## Description of the task
Please switch every "common name" in the rows below to "vernacular name" and give the rows again with nothing else changed.

● ● ● ● ●

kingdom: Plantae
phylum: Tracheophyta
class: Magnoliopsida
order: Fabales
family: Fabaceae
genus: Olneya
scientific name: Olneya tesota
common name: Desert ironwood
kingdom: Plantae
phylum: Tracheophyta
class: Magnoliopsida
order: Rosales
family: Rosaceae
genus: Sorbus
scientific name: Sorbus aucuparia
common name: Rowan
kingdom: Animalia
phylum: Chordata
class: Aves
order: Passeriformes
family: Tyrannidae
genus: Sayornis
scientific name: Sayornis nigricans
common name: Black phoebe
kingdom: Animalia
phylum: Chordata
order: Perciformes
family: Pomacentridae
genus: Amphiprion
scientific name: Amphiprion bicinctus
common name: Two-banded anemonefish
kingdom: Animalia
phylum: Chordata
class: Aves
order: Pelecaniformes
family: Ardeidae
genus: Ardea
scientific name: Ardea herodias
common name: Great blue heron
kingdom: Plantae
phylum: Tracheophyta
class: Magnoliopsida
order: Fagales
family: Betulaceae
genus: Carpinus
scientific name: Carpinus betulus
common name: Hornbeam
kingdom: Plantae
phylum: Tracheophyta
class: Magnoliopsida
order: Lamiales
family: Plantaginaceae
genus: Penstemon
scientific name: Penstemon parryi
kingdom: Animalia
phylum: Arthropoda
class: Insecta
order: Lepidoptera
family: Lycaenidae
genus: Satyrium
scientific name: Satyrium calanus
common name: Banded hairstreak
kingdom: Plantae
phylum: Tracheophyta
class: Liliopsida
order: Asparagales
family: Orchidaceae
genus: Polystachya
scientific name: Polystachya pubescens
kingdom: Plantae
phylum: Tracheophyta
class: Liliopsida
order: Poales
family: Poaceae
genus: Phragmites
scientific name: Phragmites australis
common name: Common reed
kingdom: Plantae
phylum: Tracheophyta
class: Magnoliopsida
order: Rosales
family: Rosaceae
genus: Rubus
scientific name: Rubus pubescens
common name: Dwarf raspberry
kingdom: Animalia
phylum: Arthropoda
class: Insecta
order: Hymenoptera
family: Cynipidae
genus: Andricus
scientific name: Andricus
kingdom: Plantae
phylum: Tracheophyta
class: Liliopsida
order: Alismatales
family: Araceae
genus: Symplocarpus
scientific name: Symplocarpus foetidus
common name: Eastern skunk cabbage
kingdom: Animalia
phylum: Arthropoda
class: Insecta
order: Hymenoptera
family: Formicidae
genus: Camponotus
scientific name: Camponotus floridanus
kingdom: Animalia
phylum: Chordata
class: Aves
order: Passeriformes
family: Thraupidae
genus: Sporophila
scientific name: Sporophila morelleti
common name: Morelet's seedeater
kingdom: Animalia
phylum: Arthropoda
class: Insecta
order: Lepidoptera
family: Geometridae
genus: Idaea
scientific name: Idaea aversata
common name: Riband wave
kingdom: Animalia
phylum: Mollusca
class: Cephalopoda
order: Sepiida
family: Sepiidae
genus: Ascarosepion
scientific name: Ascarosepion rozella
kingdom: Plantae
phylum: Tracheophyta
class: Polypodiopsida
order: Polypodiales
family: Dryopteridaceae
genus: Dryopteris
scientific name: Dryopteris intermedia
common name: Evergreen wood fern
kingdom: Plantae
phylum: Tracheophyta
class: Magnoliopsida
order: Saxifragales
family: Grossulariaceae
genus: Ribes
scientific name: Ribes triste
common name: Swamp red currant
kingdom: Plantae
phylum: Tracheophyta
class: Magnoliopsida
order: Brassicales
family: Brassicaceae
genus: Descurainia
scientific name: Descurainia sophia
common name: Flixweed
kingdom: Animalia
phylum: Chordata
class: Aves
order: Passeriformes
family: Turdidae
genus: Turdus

● ● ● ● ●

## Problem solution
kingdom: Plantae
phylum: Tracheophyta
class: Magnoliopsida
order: Fabales
family: Fabaceae
genus: Olneya
scientific name: Olneya tesota
vernacular name: Desert ironwood
kingdom: Plantae
phylum: Tracheophyta
class: Magnoliopsida
order: Rosales
family: Rosaceae
genus: Sorbus
scientific name: Sorbus aucuparia
vernacular name: Rowan
kingdom: Animalia
phylum: Chordata
class: Aves
order: Passeriformes
family: Tyrannidae
genus: Sayornis
scientific name: Sayornis nigricans
vernacular name: Black phoebe
kingdom: Animalia
phylum: Chordata
order: Perciformes
family: Pomacentridae
genus: Amphiprion
scientific name: Amphiprion bicinctus
vernacular name: Two-banded anemonefish
kingdom: Animalia
phylum: Chordata
class: Aves
order: Pelecaniformes
family: Ardeidae
genus: Ardea
scientific name: Ardea herodias
vernacular name: Great blue heron
kingdom: Plantae
phylum: Tracheophyta
class: Magnoliopsida
order: Fagales
family: Betulaceae
genus: Carpinus
scientific name: Carpinus betulus
vernacular name: Hornbeam
kingdom: Plantae
phylum: Tracheophyta
class: Magnoliopsida
order: Lamiales
family: Plantaginaceae
genus: Penstemon
scientific name: Penstemon parryi
kingdom: Animalia
phylum: Arthropoda
class: Insecta
order: Lepidoptera
family: Lycaenidae
genus: Satyrium
scientific name: Satyrium calanus
vernacular name: Banded hairstreak
kingdom: Plantae
phylum: Tracheophyta
class: Liliopsida
order: Asparagales
family: Orchidaceae
genus: Polystachya
scientific name: Polystachya pubescens
kingdom: Plantae
phylum: Tracheophyta
class: Liliopsida
order: Poales
family: Poaceae
genus: Phragmites
scientific name: Phragmites australis
vernacular name: Common reed
kingdom: Plantae
phylum: Tracheophyta
class: Magnoliopsida
order: Rosales
family: Rosaceae
genus: Rubus
scientific name: Rubus pubescens
vernacular name: Dwarf raspberry
kingdom: Animalia
phylum: Arthropoda
class: Insecta
order: Hymenoptera
family: Cynipidae
genus: Andricus
scientific name: Andricus
kingdom: Plantae
phylum: Tracheophyta
class: Liliopsida
order: Alismatales
family: Araceae
genus: Symplocarpus
scientific name: Symplocarpus foetidus
vernacular name: Eastern skunk cabbage
kingdom: Animalia
phylum: Arthropoda
class: Insecta
order: Hymenoptera
family: Formicidae
genus: Camponotus
scientific name: Camponotus floridanus
kingdom: Animalia
phylum: Chordata
class: Aves
order: Passeriformes
family: Thraupidae
genus: Sporophila
scientific name: Sporophila morelleti
vernacular name: Morelet's seedeater
kingdom: Animalia
phylum: Arthropoda
class: Insecta
order: Lepidoptera
family: Geometridae
genus: Idaea
scientific name: Idaea aversata
vernacular name: Riband wave
kingdom: Animalia
phylum: Mollusca
class: Cephalopoda
order: Sepiida
family: Sepiidae
genus: Ascarosepion
scientific name: Ascarosepion rozella
kingdom: Plantae
phylum: Tracheophyta
class: Polypodiopsida
order: Polypodiales
family: Dryopteridaceae
genus: Dryopteris
scientific name: Dryopteris intermedia
vernacular name: Evergreen wood fern
kingdom: Plantae
phylum: Tracheophyta
class: Magnoliopsida
order: Saxifragales
family: Grossulariaceae
genus: Ribes
scientific name: Ribes triste
vernacular name: Swamp red currant
kingdom: Plantae
phylum: Tracheophyta
class: Magnoliopsida
order: Brassicales
family: Brassicaceae
genus: Descurainia
scientific name: Descurainia sophia
vernacular name: Flixweed
kingdom: Animalia
phylum: Chordata
class: Aves
order: Passeriformes
family: Turdidae
genus: Turdus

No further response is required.